Seaweed holds promise as more than an ingredient in a purifying face mask or a maki roll.

So say researchers at E.I. du Pont de Nemours & Co., which alongside Seattle-based Bio Architecture Lab (BAL) has secured $9 million from the Department of Energy to explore seaweed’s potential as a feedstock for biobutanol, an advanced biofuel.

Their venture appears to have largely cornered the current market. Though more than 200 companies have looked into algae-based biofuels, DuPont and BAL say most others have shied away from using macroalgae, like kelp.

“We’re in the vanguard here on this technology.

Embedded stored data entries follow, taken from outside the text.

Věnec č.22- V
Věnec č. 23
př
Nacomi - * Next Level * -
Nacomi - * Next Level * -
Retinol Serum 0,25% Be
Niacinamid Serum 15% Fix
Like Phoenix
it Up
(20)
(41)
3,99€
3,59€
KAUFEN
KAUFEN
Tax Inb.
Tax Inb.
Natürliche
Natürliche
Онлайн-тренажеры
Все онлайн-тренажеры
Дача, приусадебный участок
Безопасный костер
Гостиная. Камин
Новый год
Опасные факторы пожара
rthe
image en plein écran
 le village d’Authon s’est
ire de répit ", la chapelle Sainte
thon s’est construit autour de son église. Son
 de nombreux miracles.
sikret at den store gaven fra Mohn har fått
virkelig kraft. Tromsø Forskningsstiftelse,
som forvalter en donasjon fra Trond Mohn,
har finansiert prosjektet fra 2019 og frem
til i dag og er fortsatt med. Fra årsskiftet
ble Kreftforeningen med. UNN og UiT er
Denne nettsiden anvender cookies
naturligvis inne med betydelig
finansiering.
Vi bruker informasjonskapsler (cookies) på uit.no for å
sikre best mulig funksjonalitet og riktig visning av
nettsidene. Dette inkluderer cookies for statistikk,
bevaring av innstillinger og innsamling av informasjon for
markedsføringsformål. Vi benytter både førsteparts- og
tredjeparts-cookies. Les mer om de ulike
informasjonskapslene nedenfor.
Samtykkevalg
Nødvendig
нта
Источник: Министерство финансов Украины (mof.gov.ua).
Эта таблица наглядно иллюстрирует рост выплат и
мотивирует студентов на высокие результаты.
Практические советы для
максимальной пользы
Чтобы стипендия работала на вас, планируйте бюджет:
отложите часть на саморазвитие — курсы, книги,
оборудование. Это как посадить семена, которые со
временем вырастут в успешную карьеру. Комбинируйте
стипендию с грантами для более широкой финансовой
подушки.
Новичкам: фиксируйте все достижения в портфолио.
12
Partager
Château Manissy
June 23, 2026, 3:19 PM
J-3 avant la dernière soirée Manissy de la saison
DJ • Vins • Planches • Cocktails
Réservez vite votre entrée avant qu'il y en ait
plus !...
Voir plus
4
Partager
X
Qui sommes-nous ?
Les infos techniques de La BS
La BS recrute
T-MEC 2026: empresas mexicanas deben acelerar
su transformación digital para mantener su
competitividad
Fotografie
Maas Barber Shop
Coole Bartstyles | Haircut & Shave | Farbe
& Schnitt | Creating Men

There are other people who have talked about changing microalgae — green algae that floats in the water — into advanced biofuel, but [using] seaweed is unique,” said DuPont’s Nathan Danielson, a program manager who oversaw the companies’ DOE grant application.

That’s why the companies were able to win one of DOE’s Advanced Research Projects Agency-Energy (ARPA-E) awards, announced late last month, which are designed specifically for ambitious “high-risk, high-payoff” energy research projects.

Part of the reason seaweed hasn’t taken off as a biofuel source is that it’s not part of American culture, said Nikesh Parekh, CEO of Bio Architecture Lab. “Our founders are from Japan, and they are much more familiar with seaweed farming and seaweed as a culture crop.”

Planting a large-scale seaweed farm would likely come up against stiff opposition from those who are not used to seaweed farms in their backyards, agreed Mike Graham, an ecologist specializing in seaweed at the California State University-associated Moss Landing Marine Laboratories.